## Excerpt provided
'''
Re: A performance issue with Memoize - Mailing list pgsql-hackers

From Anthonin Bonnefoy
Subject Re: A performance issue with Memoize
Date
Msg-id CAO6_XqrYGoMJH1UmETZ+Y==uppQBsuEkiPdhZxeBOj61R=c1hw@mail.gmail.com
Whole thread Raw
In response to Re: A performance issue with Memoize  (Alexander Lakhin <exclusion@gmail.com>)
Responses Re: A performance issue with Memoize
List pgsql-hackers
Hi,

I've seen a similar issue with the following query (tested on the current head):

EXPLAIN ANALYZE SELECT * FROM tenk1 t1
LEFT JOIN LATERAL (SELECT t1.two, tenk2.hundred, tenk2.two FROM tenk2) t2
ON t1.hundred = t2.hundred WHERE t1.hundred < 5;
                                                               QUERY PLAN

----------------------------------------------------------------------------------------------------------------------------------------
 Nested Loop Left Join  (cost=8.46..1495.10 rows=50000 width=256)
'''
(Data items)
'''
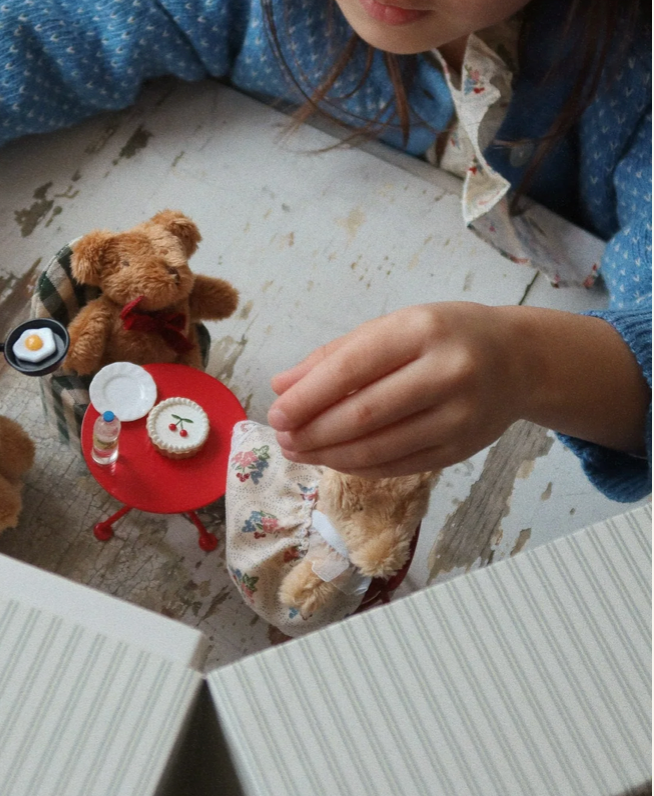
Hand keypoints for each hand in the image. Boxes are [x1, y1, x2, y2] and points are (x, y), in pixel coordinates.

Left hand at [267, 303, 526, 475]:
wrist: (519, 360)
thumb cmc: (445, 337)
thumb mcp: (394, 328)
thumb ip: (336, 356)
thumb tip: (281, 387)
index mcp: (422, 330)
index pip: (352, 369)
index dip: (308, 397)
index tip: (276, 413)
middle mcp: (446, 372)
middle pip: (363, 415)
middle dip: (313, 432)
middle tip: (283, 438)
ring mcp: (459, 416)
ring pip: (380, 448)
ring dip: (330, 456)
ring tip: (298, 452)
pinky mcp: (462, 450)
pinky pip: (399, 466)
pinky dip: (359, 467)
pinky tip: (334, 460)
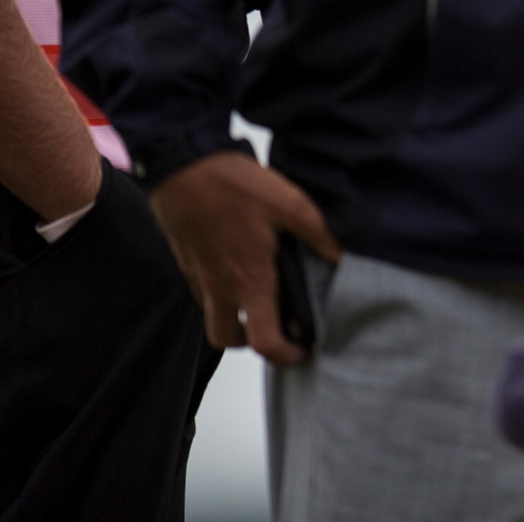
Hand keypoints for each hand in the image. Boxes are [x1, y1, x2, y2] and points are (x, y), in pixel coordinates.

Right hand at [147, 150, 340, 364]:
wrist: (182, 168)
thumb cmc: (233, 187)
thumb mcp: (290, 203)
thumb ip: (319, 233)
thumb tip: (341, 254)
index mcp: (249, 281)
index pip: (264, 341)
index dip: (285, 355)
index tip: (302, 349)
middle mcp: (220, 288)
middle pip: (228, 340)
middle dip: (252, 342)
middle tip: (275, 326)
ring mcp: (199, 276)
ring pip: (212, 317)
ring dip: (234, 317)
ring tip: (259, 295)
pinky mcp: (187, 262)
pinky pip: (203, 291)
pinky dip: (220, 291)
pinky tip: (239, 265)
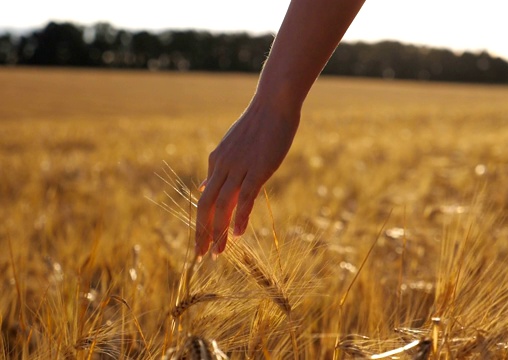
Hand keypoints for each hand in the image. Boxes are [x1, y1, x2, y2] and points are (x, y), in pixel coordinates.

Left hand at [196, 99, 299, 256]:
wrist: (274, 103)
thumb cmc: (258, 126)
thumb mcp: (231, 148)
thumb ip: (217, 170)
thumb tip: (203, 187)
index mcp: (216, 163)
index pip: (204, 200)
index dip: (201, 224)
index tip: (202, 244)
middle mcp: (222, 167)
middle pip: (206, 206)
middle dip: (203, 233)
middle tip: (202, 257)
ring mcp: (240, 168)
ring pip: (223, 205)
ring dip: (219, 232)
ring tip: (218, 253)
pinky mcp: (258, 169)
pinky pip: (246, 197)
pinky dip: (241, 217)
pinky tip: (239, 234)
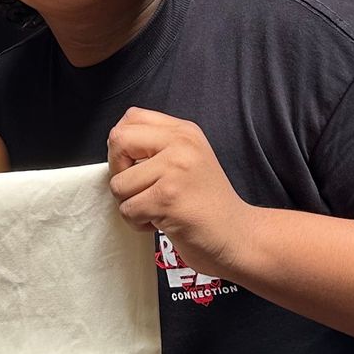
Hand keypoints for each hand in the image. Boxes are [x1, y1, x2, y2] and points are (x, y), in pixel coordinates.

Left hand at [107, 108, 258, 281]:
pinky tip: (160, 222)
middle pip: (118, 140)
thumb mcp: (189, 159)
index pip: (132, 117)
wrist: (237, 236)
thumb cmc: (206, 204)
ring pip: (119, 183)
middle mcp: (181, 143)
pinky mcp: (168, 198)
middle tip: (138, 189)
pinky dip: (138, 223)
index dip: (122, 145)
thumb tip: (116, 146)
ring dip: (130, 205)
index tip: (136, 167)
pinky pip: (128, 209)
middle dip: (118, 172)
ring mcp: (175, 170)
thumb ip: (158, 146)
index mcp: (184, 131)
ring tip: (156, 210)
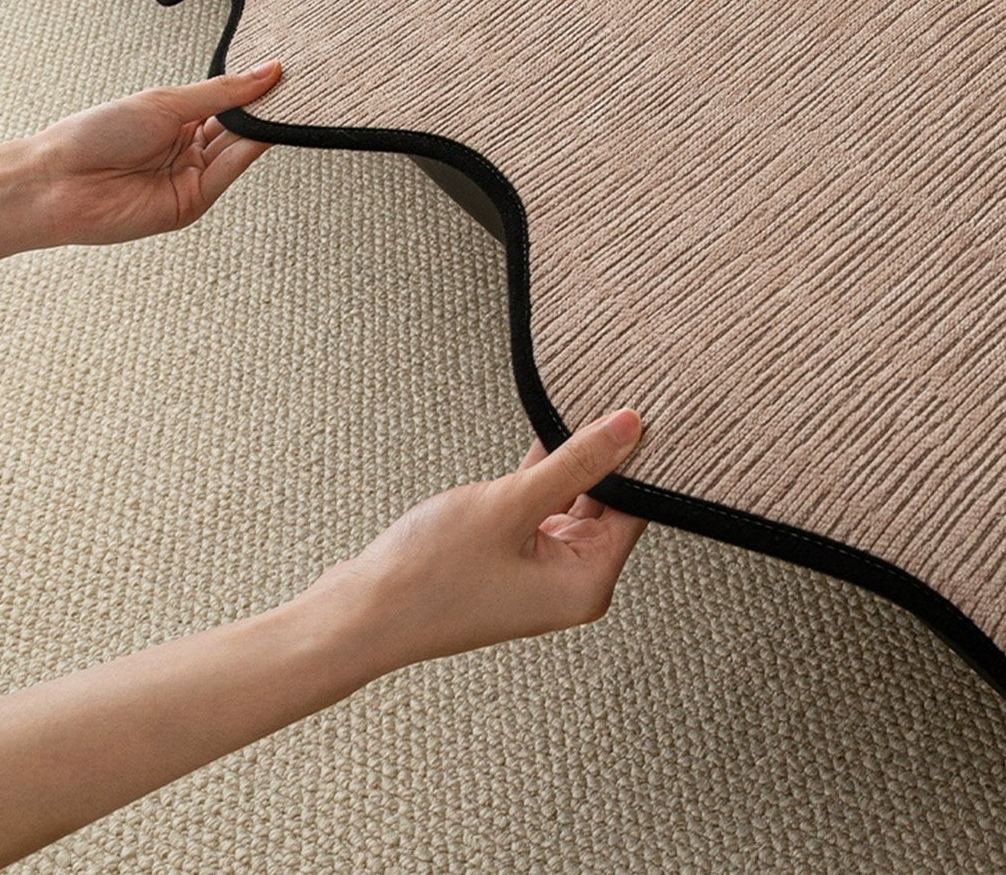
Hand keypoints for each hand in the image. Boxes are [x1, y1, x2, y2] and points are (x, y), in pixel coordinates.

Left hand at [29, 63, 283, 247]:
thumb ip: (221, 92)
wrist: (57, 181)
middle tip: (298, 86)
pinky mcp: (193, 202)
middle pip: (240, 126)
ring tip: (291, 103)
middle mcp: (188, 149)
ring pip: (241, 149)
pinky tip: (268, 130)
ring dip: (266, 127)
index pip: (230, 102)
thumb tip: (267, 70)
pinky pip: (230, 173)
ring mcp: (191, 176)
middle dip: (267, 107)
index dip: (256, 88)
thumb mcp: (165, 102)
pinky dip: (252, 151)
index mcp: (178, 120)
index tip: (287, 71)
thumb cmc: (95, 135)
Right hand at [306, 409, 647, 673]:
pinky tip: (548, 426)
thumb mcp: (512, 504)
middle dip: (605, 452)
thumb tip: (631, 426)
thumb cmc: (431, 575)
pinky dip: (541, 471)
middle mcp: (571, 582)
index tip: (648, 404)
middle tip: (616, 390)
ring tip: (581, 399)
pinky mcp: (511, 557)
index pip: (636, 507)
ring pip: (571, 497)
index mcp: (588, 584)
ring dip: (570, 457)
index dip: (640, 456)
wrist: (358, 615)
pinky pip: (540, 504)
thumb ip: (576, 462)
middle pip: (608, 502)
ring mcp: (539, 571)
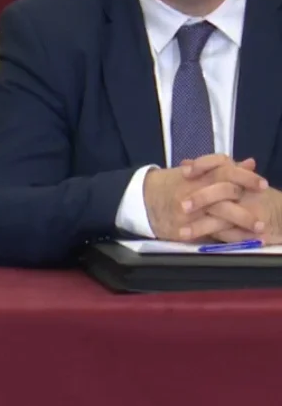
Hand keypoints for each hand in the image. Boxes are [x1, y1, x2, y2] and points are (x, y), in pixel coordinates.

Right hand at [143, 154, 266, 241]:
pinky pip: (206, 233)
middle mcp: (193, 190)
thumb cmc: (172, 184)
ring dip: (240, 223)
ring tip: (257, 231)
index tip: (264, 185)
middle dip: (246, 207)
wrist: (141, 198)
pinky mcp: (180, 227)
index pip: (225, 170)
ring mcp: (186, 210)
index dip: (246, 177)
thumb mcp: (196, 173)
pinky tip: (240, 241)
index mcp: (198, 175)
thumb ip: (223, 168)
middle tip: (263, 217)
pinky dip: (226, 237)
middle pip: (224, 193)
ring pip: (218, 215)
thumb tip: (250, 163)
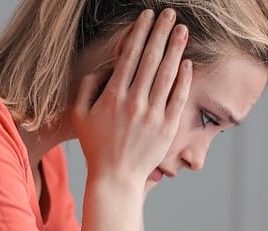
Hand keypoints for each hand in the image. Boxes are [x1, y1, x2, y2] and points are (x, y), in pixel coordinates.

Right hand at [72, 8, 191, 187]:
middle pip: (150, 59)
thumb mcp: (80, 115)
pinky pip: (178, 98)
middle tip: (170, 14)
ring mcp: (152, 115)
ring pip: (166, 74)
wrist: (115, 178)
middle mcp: (134, 102)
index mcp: (112, 96)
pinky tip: (187, 62)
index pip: (129, 56)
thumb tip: (103, 67)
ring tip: (182, 30)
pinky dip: (184, 78)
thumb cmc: (96, 146)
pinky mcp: (167, 128)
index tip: (147, 16)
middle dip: (161, 32)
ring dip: (176, 49)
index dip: (140, 33)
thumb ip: (87, 87)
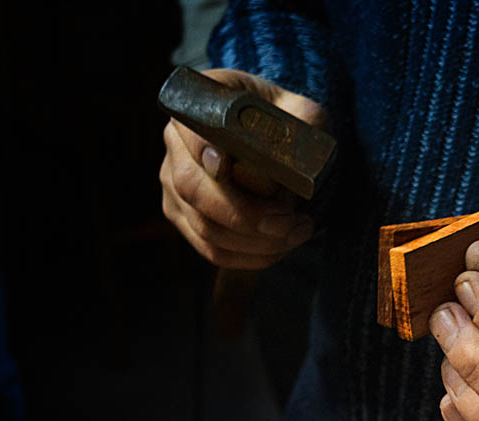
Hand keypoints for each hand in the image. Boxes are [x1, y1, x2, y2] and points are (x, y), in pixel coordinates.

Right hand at [159, 69, 326, 269]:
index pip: (190, 130)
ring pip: (206, 228)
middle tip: (288, 221)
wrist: (276, 140)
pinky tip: (281, 247)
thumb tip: (294, 162)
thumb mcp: (303, 113)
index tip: (225, 167)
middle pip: (192, 189)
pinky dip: (250, 257)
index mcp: (201, 105)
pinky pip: (213, 250)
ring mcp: (174, 186)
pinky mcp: (185, 219)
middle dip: (245, 215)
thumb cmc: (286, 122)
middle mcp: (177, 145)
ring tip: (298, 231)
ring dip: (257, 242)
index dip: (202, 151)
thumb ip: (302, 126)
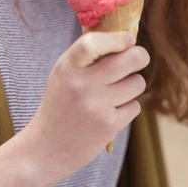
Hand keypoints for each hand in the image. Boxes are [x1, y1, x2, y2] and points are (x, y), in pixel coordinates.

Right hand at [21, 31, 148, 186]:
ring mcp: (97, 106)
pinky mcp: (109, 125)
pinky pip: (135, 106)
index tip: (129, 39)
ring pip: (137, 83)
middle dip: (140, 57)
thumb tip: (127, 38)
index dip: (118, 38)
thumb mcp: (64, 73)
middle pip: (130, 60)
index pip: (94, 42)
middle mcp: (82, 84)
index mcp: (68, 67)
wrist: (47, 148)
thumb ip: (88, 56)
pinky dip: (127, 108)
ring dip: (132, 86)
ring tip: (115, 92)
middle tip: (138, 58)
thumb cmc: (61, 104)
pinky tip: (111, 113)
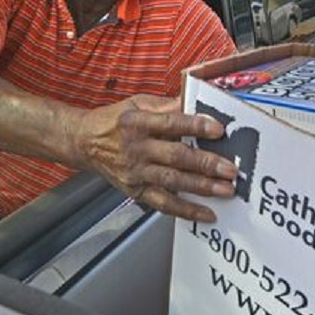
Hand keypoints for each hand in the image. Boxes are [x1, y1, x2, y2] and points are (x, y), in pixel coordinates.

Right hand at [72, 95, 237, 221]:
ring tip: (225, 190)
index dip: (195, 126)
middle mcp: (136, 149)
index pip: (170, 123)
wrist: (84, 143)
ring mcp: (136, 173)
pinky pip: (163, 204)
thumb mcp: (137, 104)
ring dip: (202, 187)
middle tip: (230, 169)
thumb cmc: (115, 120)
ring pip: (173, 182)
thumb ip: (166, 105)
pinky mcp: (136, 191)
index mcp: (137, 122)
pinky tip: (206, 213)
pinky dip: (186, 210)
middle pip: (175, 157)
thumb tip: (196, 100)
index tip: (218, 129)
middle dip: (206, 164)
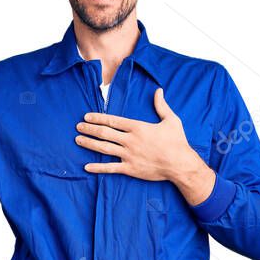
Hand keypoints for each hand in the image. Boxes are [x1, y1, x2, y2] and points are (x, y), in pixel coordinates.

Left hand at [75, 88, 215, 203]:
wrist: (180, 164)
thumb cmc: (177, 142)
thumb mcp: (172, 120)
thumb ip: (161, 105)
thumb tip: (158, 90)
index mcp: (138, 127)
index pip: (113, 121)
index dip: (98, 118)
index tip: (87, 116)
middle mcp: (130, 140)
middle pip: (105, 133)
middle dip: (89, 129)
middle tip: (78, 127)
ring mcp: (129, 155)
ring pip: (104, 148)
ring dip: (89, 143)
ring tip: (78, 140)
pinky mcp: (130, 169)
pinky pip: (111, 168)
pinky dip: (98, 167)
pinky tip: (87, 166)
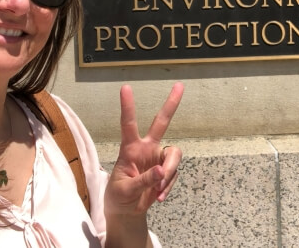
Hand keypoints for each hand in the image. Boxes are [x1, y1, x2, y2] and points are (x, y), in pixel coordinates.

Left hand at [104, 82, 182, 217]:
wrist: (127, 213)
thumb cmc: (119, 197)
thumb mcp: (125, 191)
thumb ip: (143, 180)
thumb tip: (161, 171)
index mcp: (130, 149)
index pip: (128, 124)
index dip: (128, 106)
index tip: (125, 87)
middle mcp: (146, 148)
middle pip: (161, 122)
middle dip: (171, 104)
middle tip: (180, 85)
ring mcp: (158, 159)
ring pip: (174, 155)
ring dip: (169, 172)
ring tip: (158, 190)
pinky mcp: (167, 171)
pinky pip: (173, 174)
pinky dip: (167, 186)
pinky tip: (158, 197)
'''
## Required action 1
List the field labels that appear in the header of the mailing list post about the Memoize performance issue.
## Required action 2
Continue the mailing list post about the Memoize performance issue from the point where it stops.
These lines have no connection to the mailing list post.

## Response 1
From, Subject, Date, Msg-id, In response to, Responses, List

## Response 2
(actual time=0.860..111.013 rows=50000 loops=1)
   ->  Bitmap Heap Scan on tenk1 t1  (cost=8.16..376.77 rows=500
width=244) (actual time=0.798..1.418 rows=500 loops=1)
         Recheck Cond: (hundred < 5)
         Heap Blocks: exact=263
         ->  Bitmap Index Scan on tenk1_hundred  (cost=0.00..8.04
rows=500 width=0) (actual time=0.230..0.230 rows=500 loops=1)
               Index Cond: (hundred < 5)
   ->  Memoize  (cost=0.30..4.89 rows=100 width=12) (actual
time=0.009..0.180 rows=100 loops=500)
         Cache Key: t1.hundred
         Cache Mode: logical
         Hits: 0  Misses: 500  Evictions: 499  Overflows: 0  Memory Usage: 5kB
         ->  Index Scan using tenk2_hundred on tenk2  (cost=0.29..4.88
rows=100 width=12) (actual time=0.007..0.124 rows=100 loops=500)
               Index Cond: (hundred = t1.hundred)
 Planning Time: 0.661 ms
 Execution Time: 113.076 ms
(14 rows)

The memoize's cache key only uses t1.hundred while the nested loop has
two changed parameters: the lateral var t1.two and t1.hundred. This
leads to a chgParam that is always different and the cache is purged
on each rescan.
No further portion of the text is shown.